『日本海溝』 -8,046m
冷たい床の感触で目を覚ます。
……?
ここは、どこだ?
頭を持ち上げると、脳内で寺の鐘をガンガン鳴らされたような衝撃を感じ、思わず胃の内容物を地面にひっくり返す。
鼻の奥の酸っぱい臭いと、昨日の食べ物の内容を確認しながら、俺は前日のことを思い出していた。
#############
仕事関係の飲み会で酒を大量摂取した俺は、終電の地下鉄になんとか飛び乗ったにも関わらず、降りるべき駅をそのまま寝過ごして、あろうことか終点まで来てしまったのだ。
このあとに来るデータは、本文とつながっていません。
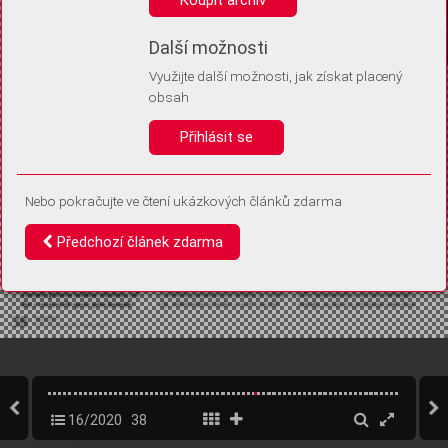
Díky němu příště poznáme, že se jedná o stejné zařízení, a
budeme tak moci přesněji vyhodnotit návštěvnost.
Identifikátor je zcela anonymní.
Další možnosti
Využijte další možnosti, jak získat placený
Vaše souhlasy a odmítnutí si ukládáme do vašeho zařízení, abychom se
obsah
vás už příště znovu neptali. Můžete je kdykoli později upravit ve Správě
cookies
Přihlásit se
Souhlasím
Odmítám
Nebo pokračujte ve čtení ukázkových článků zdarma
Předchozí článek zdarma
16/2020
38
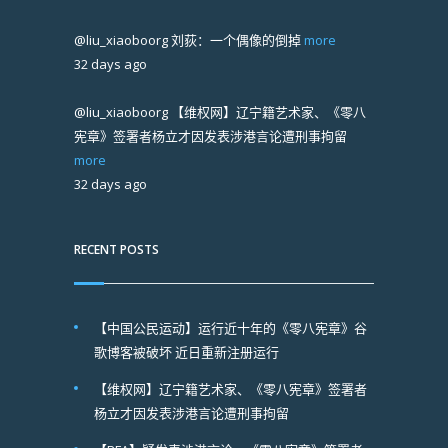
@liu_xiaoboorg
刘荻：一个偶像的倒掉
more
32 days ago
@liu_xiaoboorg
【维权网】辽宁籍艺术家、《零八
宪章》签署者杨立才因发表涉港言论遭刑事拘留
more
32 days ago
RECENT POSTS
【中国公民运动】运行近十年的《零八宪章》谷
歌博客被破坏 近日重新注册运行
【维权网】辽宁籍艺术家、《零八宪章》签署者
杨立才因发表涉港言论遭刑事拘留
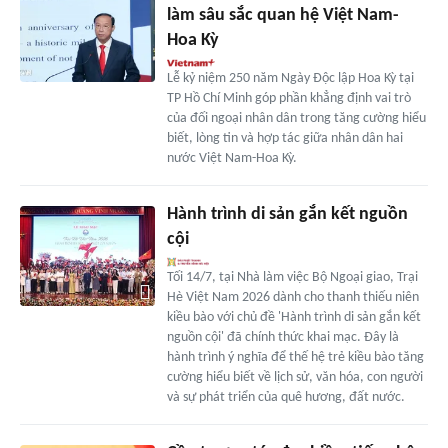
làm sâu sắc quan hệ Việt Nam-
Hoa Kỳ
Lễ kỷ niệm 250 năm Ngày Độc lập Hoa Kỳ tại
TP Hồ Chí Minh góp phần khẳng định vai trò
của đối ngoại nhân dân trong tăng cường hiểu
biết, lòng tin và hợp tác giữa nhân dân hai
nước Việt Nam-Hoa Kỳ.
Hành trình di sản gắn kết nguồn
cội
Tối 14/7, tại Nhà làm việc Bộ Ngoại giao, Trại
Hè Việt Nam 2026 dành cho thanh thiếu niên
kiều bào với chủ đề 'Hành trình di sản gắn kết
nguồn cội' đã chính thức khai mạc. Đây là
hành trình ý nghĩa để thế hệ trẻ kiều bào tăng
cường hiểu biết về lịch sử, văn hóa, con người
và sự phát triển của quê hương, đất nước.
当時の俺は、酔っぱらった頭を何とか振り絞って考えた。
外に出たとして、ホテルに泊まるなら15000円程度だろう。
だからと言って、タクシーで自宅まで帰るとなると、それすら軽く超える値段になる。
払えない額ではないが、払いたくない額だ。
そんなことをブツブツ口にしていると。
駅のホームの端っこの暗がりに、茶色いベンチが、ポツンと置いてあった。
灯りが1つ、スポットライトのように差している。
なんだか、深海みたいだなぁ、なんて、そんなどうでもいい感想が頭をよぎった。
もちろん深海に灯りなど無いのだが、何もない場所に静かにたたずむベンチの様子が、まるで海の底に沈んだ、捨てられた遺跡のように感じられたのだ。
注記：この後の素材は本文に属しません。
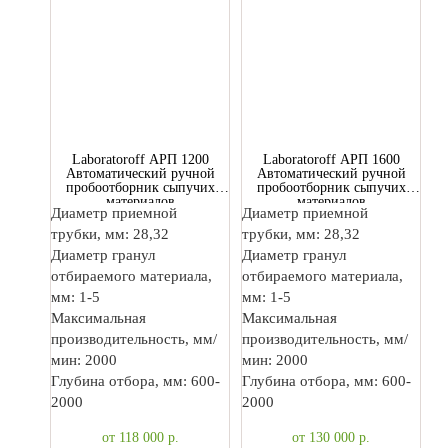
Laboratoroff АРП 1200
Laboratoroff АРП 1600
Автоматический ручной
Автоматический ручной
пробоотборник сыпучих
пробоотборник сыпучих
материалов
материалов
Диаметр приемной
Диаметр приемной
трубки, мм: 28,32
трубки, мм: 28,32
Диаметр гранул
Диаметр гранул
отбираемого материала,
отбираемого материала,
мм: 1-5
мм: 1-5
Максимальная
Максимальная
производительность, мм/
производительность, мм/
мин: 2000
мин: 2000
Глубина отбора, мм: 600-
Глубина отбора, мм: 600-
2000
2000
от 118 000
р.
от 130 000
р.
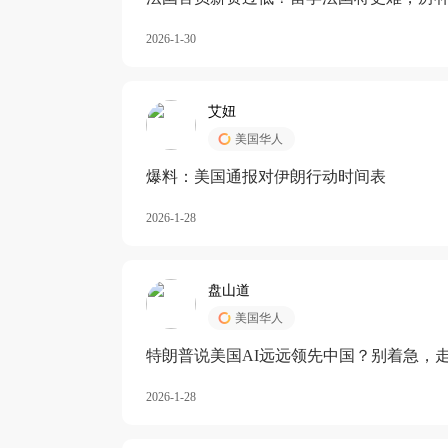
长期严重受阻
2026-1-30
艾妞
美国华人
爆料：美国通报对伊朗行动时间表
2026-1-28
盘山道
美国华人
特朗普说美国AI远远领先中国？别着急，
2026-1-28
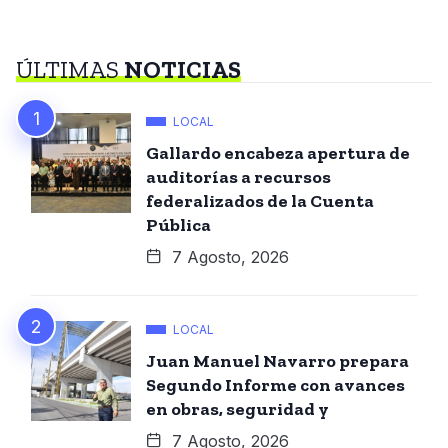
ÚLTIMAS
NOTICIAS
LOCAL
Gallardo encabeza apertura de
auditorías a recursos
federalizados de la Cuenta
Pública
7 Agosto, 2026
LOCAL
Juan Manuel Navarro prepara
Segundo Informe con avances
en obras, seguridad y
7 Agosto, 2026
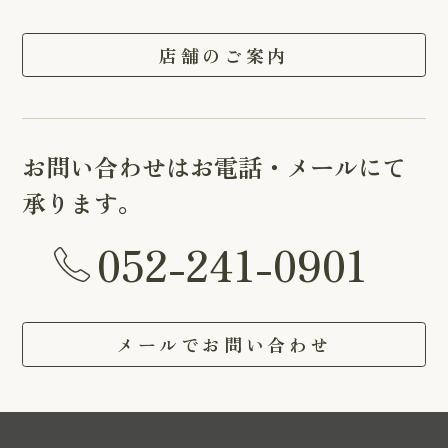
店舗のご案内
お問い合わせはお電話・メールにて
承ります。
052-241-0901
メールでお問い合わせ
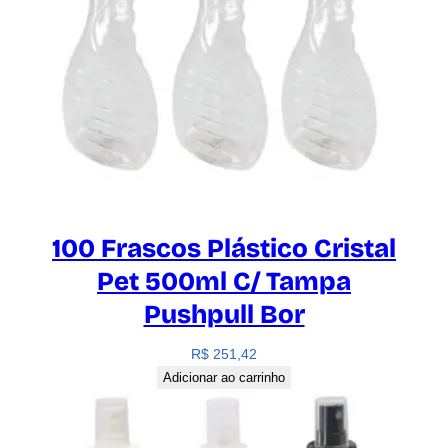
100 Frascos Plástico Cristal
Pet 500ml C/ Tampa
Pushpull Bor
R$
251,42
Adicionar ao carrinho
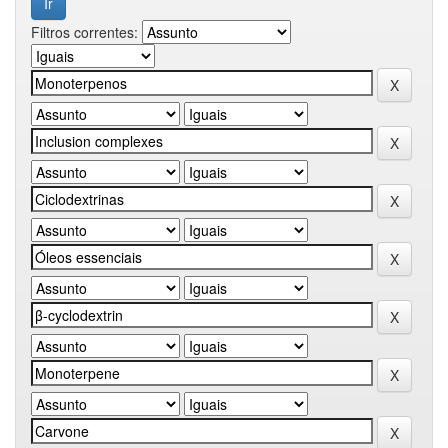
Filtros correntes:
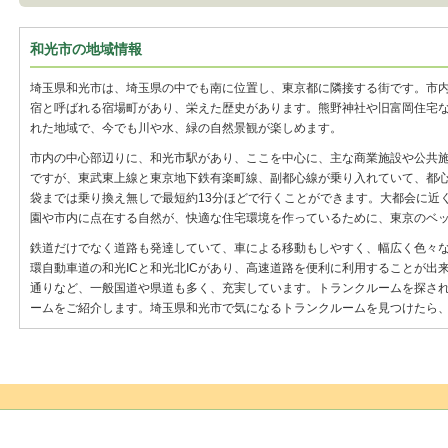
和光市の地域情報
埼玉県和光市は、埼玉県の中でも南に位置し、東京都に隣接する街です。市
宿と呼ばれる宿場町があり、栄えた歴史があります。熊野神社や旧富岡住宅
れた地域で、今でも川や水、緑の自然景観が楽しめます。
市内の中心部辺りに、和光市駅があり、ここを中心に、主な商業施設や公共
ですが、東武東上線と東京地下鉄有楽町線、副都心線が乗り入れていて、都
袋までは乗り換え無しで最短約13分ほどで行くことができます。大都会に近
園や市内に点在する自然が、快適な住宅環境を作っているために、東京のベ
鉄道だけでなく道路も発達していて、車による移動もしやすく、幅広く色々
環自動車道の和光ICと和光北ICがあり、高速道路を便利に利用することが出来
通りなど、一般国道や県道も多く、充実しています。トランクルームを探さ
ームをご紹介します。埼玉県和光市で気になるトランクルームを見つけたら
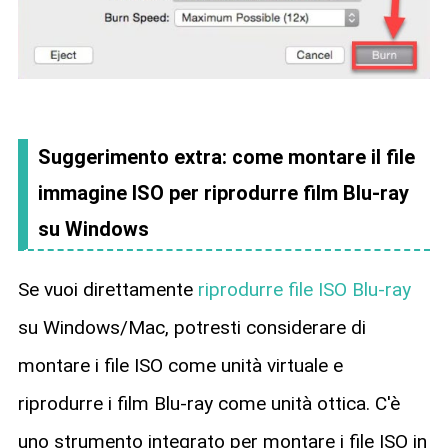
Suggerimento extra: come montare il file
immagine ISO per riprodurre film Blu-ray
su Windows
Se vuoi direttamente
riprodurre file ISO Blu-ray
su Windows/Mac, potresti considerare di
montare i file ISO come unità virtuale e
riprodurre i film Blu-ray come unità ottica. C'è
uno strumento integrato per montare i file ISO in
更に近づいてみると、ベンチの上には茶色いゴザの様なものが置いてあり、布団替わりにもなりそうであった。
うん。
悪くない。
うまく回らない頭で、出した答えは。
そのまま始発まで、駅のホームで寝て過ごすことにする、というものであった。
#####################
「オッケー、吐いたおかげで大分頭が働いてきたぞ。
俺の名前は贄野 羔。
しがない社畜であり、美しき社会の歯車だ。
そして、ここは、駅。
駅の名前は、もちろんいつも使っている通勤電車の終着駅である……」
そう言いながら、駅の壁に貼られている看板を見る。
『魚 安 駅』
……?
「……ぎょ、あん、えき……?」
うお、やす、えき、か?
いや、そんな事より。
「そ、そんな駅名、ウチの通勤電車の駅には、ないぞ?」
起き上がりながら、駅の看板へと近づく。
『 魚 安 駅 ( 1F : 日本海溝 : -8046m )』
看板には、駅名の横に、何故か『日本海溝』の文字があった。
更に看板の下には、リアルな魚の絵が記載されている。
魚の種類など切り身にならないと分からない俺にとって、それが何の魚なのかなんて、当然分かるはずもない。
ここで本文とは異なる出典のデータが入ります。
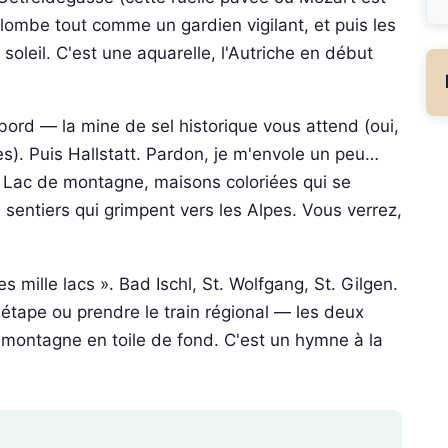
lombe tout comme un gardien vigilant, et puis les
soleil. C'est une aquarelle, l'Autriche en début
abord — la mine de sel historique vous attend (oui,
les). Puis Hallstatt. Pardon, je m'envole un peu…
he. Lac de montagne, maisons coloriées qui se
sentiers qui grimpent vers les Alpes. Vous verrez,
mille lacs ». Bad Ischl, St. Wolfgang, St. Gilgen.
étape ou prendre le train régional — les deux
s montagne en toile de fond. C'est un hymne à la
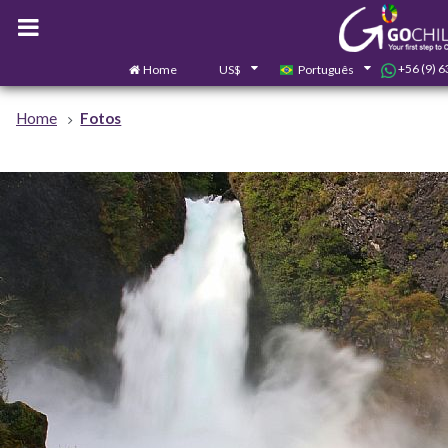
+56 (9) 
Home
US$
Português
Home
Fotos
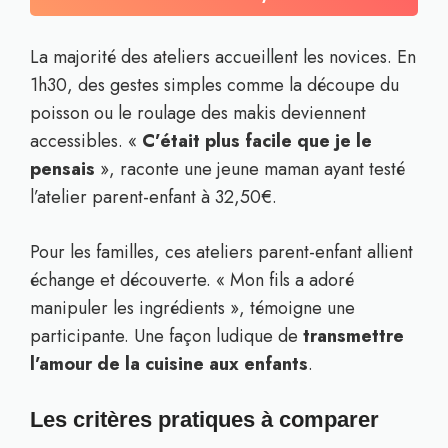
La majorité des ateliers accueillent les novices. En
1h30, des gestes simples comme la découpe du
poisson ou le roulage des makis deviennent
accessibles. «
C’était plus facile que je le
pensais
», raconte une jeune maman ayant testé
l’atelier parent-enfant à 32,50€.
Pour les familles, ces ateliers parent-enfant allient
échange et découverte. « Mon fils a adoré
manipuler les ingrédients », témoigne une
participante. Une façon ludique de
transmettre
l’amour de la cuisine aux enfants
.
Les critères pratiques à comparer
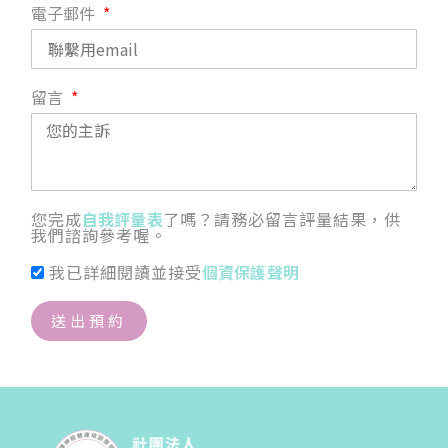
電子郵件
留言
您完成
自我評量表
了嗎？請務必留言評量結果，供
我們諮詢參考喔。
我已詳細閱讀並接受
個資保護聲明
送出預約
「……あ、駅名に『魚』が付いているから、魚関係をモチーフにした駅にしているのか」
しばらく考えた後、俺はやっと、答えにたどり着いた。
そう思って、改めてあたりを見渡すと、壁一面には子供が書いたような魚の絵があり。
海の生き物が泳ぎ回っている様な石像があちこちに散見され。
更に言うと、周りにある食べ物屋さんは---閉まってるとは言え---寿司など、魚関係の店が多く見受けられた。
こういう趣向は、魚が好きではない俺にも、なんだか少し面白みを感じさせた。
「へぇ、魚安駅、ねえ。
地下鉄の区間が、いつの間にか拡張されたのかな?
日々忙しすぎて、ノーマークだったわ……。
今度、休日昼間に、ちゃんと来ようっと。
ていうか、近くに『魚安』なんて地名、あったか?
まるで……」
まるで、昨日行った、居酒屋の名前みたいだ。
そんなことを考えて、俺は少し、自嘲った。
「……しかし、地下鉄ホームのベンチで寝たつもりだったけど、いつの間にか1階の地面の上、なんだな。
駅員さんが、運んでくれた、とか?」
それにしては、不親切な場所に置き去りにしてくれたものだ。
「あっと……そうだ、今、何時だろ……」
スマホを取り出すも、時計は『--:--』の文字。
……どうやら電波が、悪いようだ。
「まあでも多分、深夜ではある、んだろう。
店は全部閉まってるし、人通りは、全く無いし」
改めて背伸びをすると、俺は考えた。
もう別に、眠くない。
近くの公園か、カラオケか、ネットカフェにでも行こう。
ネカフェなら、シャワーもあるかもしれないな。
深夜料金なら、2000円くらいの店も、見つかるはずだ……。
そんなことを考えながら改札口へ向かう俺を邪魔するように。
「ママああああああ!
パパああああああ!
どこおおおおお!?
おうちにかえりたいいいいい!!」
……下の階から、子供の泣き声……というか、絶叫が。
……聞こえてきたので、あった。